On the other hand, the Animal Welfare Law includes 18 of the 424 amendments that reached the Senate plenary alive and that were presented by the PSOE, Esquerra Republicana, the PNV, Junts, Más Madrid and Compromís.
One of the novelties is that, at the initiative of Junts, it will not be mandatory to identify with chips or sterilize cats from feline colonies. In addition, the allusion to the prohibition of begging using pet or wild animals in captivity disappears, thanks to amendments by Junts and Más Madrid, since this avoids stigmatizing the homeless who care for them, with which will prevent them from eventually being penalized when they are on a public road accompanied by their pets.
In addition, citizens must notify the authorities that they have certain animals, specifically arthropods, fish or amphibians whose bite or venom may pose a serious risk, poisonous reptiles or any adult reptile weighing more than two kilos -except chelonians-, primates or mammals wild adults of more than five kilos.

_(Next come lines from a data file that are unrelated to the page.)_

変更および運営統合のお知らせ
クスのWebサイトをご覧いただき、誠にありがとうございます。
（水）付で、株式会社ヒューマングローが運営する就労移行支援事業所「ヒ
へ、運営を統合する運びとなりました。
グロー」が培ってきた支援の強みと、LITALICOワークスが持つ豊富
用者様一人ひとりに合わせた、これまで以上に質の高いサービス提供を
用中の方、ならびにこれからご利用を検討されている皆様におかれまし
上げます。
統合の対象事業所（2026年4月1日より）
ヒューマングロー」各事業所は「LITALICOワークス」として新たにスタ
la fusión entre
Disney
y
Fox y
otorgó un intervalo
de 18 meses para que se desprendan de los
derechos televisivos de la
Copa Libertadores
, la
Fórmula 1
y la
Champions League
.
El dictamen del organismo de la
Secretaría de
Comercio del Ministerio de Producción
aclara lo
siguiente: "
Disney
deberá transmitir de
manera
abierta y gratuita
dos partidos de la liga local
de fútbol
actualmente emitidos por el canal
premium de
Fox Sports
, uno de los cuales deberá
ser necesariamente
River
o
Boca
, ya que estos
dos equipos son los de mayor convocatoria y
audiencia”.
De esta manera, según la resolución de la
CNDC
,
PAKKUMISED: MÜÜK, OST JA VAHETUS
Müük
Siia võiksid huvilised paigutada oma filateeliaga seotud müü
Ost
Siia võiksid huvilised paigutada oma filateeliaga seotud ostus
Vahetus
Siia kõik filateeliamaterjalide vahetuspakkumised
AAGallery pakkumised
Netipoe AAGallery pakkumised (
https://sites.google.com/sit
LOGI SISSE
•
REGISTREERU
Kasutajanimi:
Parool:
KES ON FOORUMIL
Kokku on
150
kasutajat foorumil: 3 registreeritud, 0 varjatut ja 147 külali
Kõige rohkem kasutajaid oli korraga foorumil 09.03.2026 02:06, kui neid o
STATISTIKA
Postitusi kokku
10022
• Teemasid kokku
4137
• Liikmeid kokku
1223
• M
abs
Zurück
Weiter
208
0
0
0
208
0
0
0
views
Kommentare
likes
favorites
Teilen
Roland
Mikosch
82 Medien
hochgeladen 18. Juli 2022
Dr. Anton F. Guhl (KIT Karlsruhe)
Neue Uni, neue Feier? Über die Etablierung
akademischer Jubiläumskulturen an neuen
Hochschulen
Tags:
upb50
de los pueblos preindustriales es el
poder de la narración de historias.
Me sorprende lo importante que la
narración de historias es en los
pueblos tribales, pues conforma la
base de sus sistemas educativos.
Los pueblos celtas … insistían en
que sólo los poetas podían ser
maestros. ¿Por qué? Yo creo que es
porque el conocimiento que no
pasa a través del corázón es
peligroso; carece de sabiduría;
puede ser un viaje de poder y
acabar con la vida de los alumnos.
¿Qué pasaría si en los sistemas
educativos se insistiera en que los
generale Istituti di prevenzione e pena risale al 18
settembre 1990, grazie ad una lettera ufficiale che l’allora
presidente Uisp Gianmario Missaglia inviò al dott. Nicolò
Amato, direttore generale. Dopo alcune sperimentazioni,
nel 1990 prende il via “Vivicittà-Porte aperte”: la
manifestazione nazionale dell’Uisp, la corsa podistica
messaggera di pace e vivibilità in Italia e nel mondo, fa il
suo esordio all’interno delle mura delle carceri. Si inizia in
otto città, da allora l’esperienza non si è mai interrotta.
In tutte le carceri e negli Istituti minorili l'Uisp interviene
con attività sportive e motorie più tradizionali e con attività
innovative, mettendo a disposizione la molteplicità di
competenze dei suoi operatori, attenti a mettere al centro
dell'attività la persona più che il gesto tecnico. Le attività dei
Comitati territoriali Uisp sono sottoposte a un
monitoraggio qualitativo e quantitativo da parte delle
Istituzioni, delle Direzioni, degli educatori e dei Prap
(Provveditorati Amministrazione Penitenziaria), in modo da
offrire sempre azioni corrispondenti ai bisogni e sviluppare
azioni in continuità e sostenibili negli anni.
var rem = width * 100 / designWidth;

This circumstance, thanks to an amendment by the PSOE, must occur six months after the entry into force of the law, pending the approval and publication of the positive list of companion animals, which will include species in which that its possession, sale and commercialization is allowed.
The Animal Welfare Law eliminates the mention that civil protection plans should contain animal protection measures, something requested by the PNV and accepted in the Senate, as well as that the measures included in the regulation will not mean an increase in spending public, since, according to an amendment accepted by Esquerra Republicana, the autonomous communities and town halls must have more personnel and material resources. The fact that dog owners must take a test together with them to assess their aptitude to function in the social sphere, at the request of Compromís, does not appear in the text either.